● Provided text:
Andrea Arnold’s American Honey is an exhausting ride. A road movie in which the genre, which is surely the ultimate expression of freedom and of America itself, is used to explore the hollowness or perhaps the overripe ideology that is ‘America’ . This is a landscape and a nation with icons still in place, road, cars, motels, seen from the back of a van by a group of stoner teens, hussling dollars from their fellow citizens . At one point the manager of the magazine subscriptions crew, Krystal (Danielle Riley Keough) Elvis Presley’s granddaughter, America’s original hill billy icon, tells her already run down workers that they’ve got to dress down like white trash and get the sympathy vote. This theme of exploitation, of dog eat dog, runs throughout the film, similar to Arnold’s Fish Tank, with parents neglecting children, adults pitted against youth, males preying on female, female to male. At the centre and the one who controls our gaze is the mesmerizing Star, (Sasha Lane) perhaps the American Honey of the title who in a great cinematic moment stands up in a Buick stolen from white Texan, Stetson-doning millionaires, and declares « I feel like I’m fucking America » her dreadlocks and her non-white face contained in the vast landscape. This is an adventurous image for a nation so perturbed by race and was featured on the poster, perhaps a first for a black woman in a film with America as its title ?
Escaping from an abusive father/ stepmother situation, Star stumbles across the rag tag teenagers when she catches Jake’s eye (Shia La Bœuf), the cocky leader of the mag crew in the Walmart and is lured into another kind of predatory relationship, here not only with Jake , but with the controlling female boss, Krystal, who keeps Star and the crew in tight check, enticing them with uplifting singalongs and booze but also creating the violent rules, those who make the least money have to fight. In a self consciously iconic scene, wearing a stars and stripes bikini, Krystal hs lotion massaged into her legs by the submissive Jake while she visciously puts down Star for not earning enough money, “You show me you can do it or i’m going to put you on the side of the road”. Krystal suspects that Jake and Star have indeed found love, which is something that the cash and the flash Mustang that she drives, can’t give her.
The exuberance of youth is never too far away and the moments of escape, another trope of the road movie, are what the film revels in, achieved through rambling scenes where music, drugs, dance, fighting and sex take over, when the job of selling the magazines is finished for the day. This is where the film is at its most powerful, where overall tone, rhythm and framing become the meaning of the film. Bodies fill the screen in a tight aspect ratio bringing the viewer right in on the action. The scene in which Star, whose quest for her own money compels her to sell herself to an oil worker for a grand, is set against a backdrop of flames, here money desire, sex and human relationships are all evoked in the mise en scene. It is also in the audio that the film captures a generation’s mood as they lip synch to their play list in spontaneous bursts of group dancing. Songs are repeated in the film without fear of boring the audience and used as a rallying call; “I like to make money get turnt” (Carnage), “I make my own money so I spend it how I like ” (Rae Stummard).

● Given data:
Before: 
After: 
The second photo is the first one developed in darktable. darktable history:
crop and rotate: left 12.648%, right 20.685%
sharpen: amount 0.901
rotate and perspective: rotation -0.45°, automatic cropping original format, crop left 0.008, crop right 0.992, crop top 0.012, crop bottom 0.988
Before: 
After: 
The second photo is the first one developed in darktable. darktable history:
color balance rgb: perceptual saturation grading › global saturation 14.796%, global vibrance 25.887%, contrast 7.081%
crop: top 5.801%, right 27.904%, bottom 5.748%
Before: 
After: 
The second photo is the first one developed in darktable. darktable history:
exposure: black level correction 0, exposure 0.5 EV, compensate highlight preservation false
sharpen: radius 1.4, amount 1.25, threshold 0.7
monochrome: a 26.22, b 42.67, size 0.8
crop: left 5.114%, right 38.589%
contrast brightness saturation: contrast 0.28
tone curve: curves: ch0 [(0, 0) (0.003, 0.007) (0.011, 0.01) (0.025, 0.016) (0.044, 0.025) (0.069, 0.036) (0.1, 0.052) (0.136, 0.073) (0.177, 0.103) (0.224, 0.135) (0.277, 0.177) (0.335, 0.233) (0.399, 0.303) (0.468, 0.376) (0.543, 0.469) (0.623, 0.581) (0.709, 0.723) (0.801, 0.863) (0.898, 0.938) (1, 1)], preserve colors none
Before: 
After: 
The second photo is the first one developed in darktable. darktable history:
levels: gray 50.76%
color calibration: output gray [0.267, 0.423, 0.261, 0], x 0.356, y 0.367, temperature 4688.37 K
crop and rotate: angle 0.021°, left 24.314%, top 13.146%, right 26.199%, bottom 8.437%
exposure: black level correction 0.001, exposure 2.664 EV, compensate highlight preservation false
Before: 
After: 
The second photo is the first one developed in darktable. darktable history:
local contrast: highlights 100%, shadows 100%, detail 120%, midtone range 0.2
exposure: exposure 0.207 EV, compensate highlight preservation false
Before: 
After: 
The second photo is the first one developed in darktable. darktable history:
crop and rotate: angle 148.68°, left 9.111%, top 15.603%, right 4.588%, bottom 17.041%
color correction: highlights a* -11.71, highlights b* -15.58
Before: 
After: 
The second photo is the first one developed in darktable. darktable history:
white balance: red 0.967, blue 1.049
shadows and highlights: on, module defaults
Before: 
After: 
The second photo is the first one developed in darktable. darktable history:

● To do:
**1)** According to the review of American Honey, why does Krystal tell her workers to dress down like white trash? Answer in one to three sentences.
**2)** Write the next part of the review of American Honey, picking up after its final sentence.
The material above is separate from the film review and should be kept apart from it.

● The replies:
**1)** Krystal tells them to dress down like white trash so that they will get the sympathy vote.

**2)**
In the bus, in the parking lots they appropriate the musical language of black hip hop culture which contains a message for those with nothing, that only money and sometimes love will get you out. Rihanna’s trashy “We found love in a hopeless place” performed by Jake on top of a check out desk becomes Jake and Star’s song, featuring twice in the film, and even old white rock gets its moment. A truck driver plays ‘the Boss’ Springsteen and Star who says, “hey wait , I know this song” and sings along, connects American past and present. Music doesn’t just enhance the narrative but is the narrative. In the climactic scene music is blasted from the back of the van whipping up a frenzy of paganistic dancing over a fire and this, accompanied by manic camera and the chorus “we are the saviours”, makes the audience experience viscerally where this doomed generation of youth are headed.
Arnold as a female British filmmaker has taken on an incredible challenge, the ultimate baton of making an American film, daring to name it in the title and then turning it on itself. She examines film and nation through micro details; jelly baby’s stuck on the van window, chipped nail varnish, trapped insects, the film eschewing the grand vista and narrative for the oddities that go unnoticed. Alongside this is Arnold’s treatment of realism, the large cast made up of unknowns including Sasha Lane, was a major talking point of the film and as the credits roll it is the cast who are named as co-creators while the director’s name is absent. The blurring of fact and fiction is Arnold’s trademark, which aligns her with female filmmakers who also work with similar non-fiction strategies; Celine Sciamma’s Girlhood, Rebecca Johnson’s ,Honey Trap and Clio Bernard’s Selfish Giant. In these films it is the marginalised who are brought to the forefront and allowed to create their own representation. The potential for a transformative moment, to understand or experience something beyond the film itself in the viewer is created.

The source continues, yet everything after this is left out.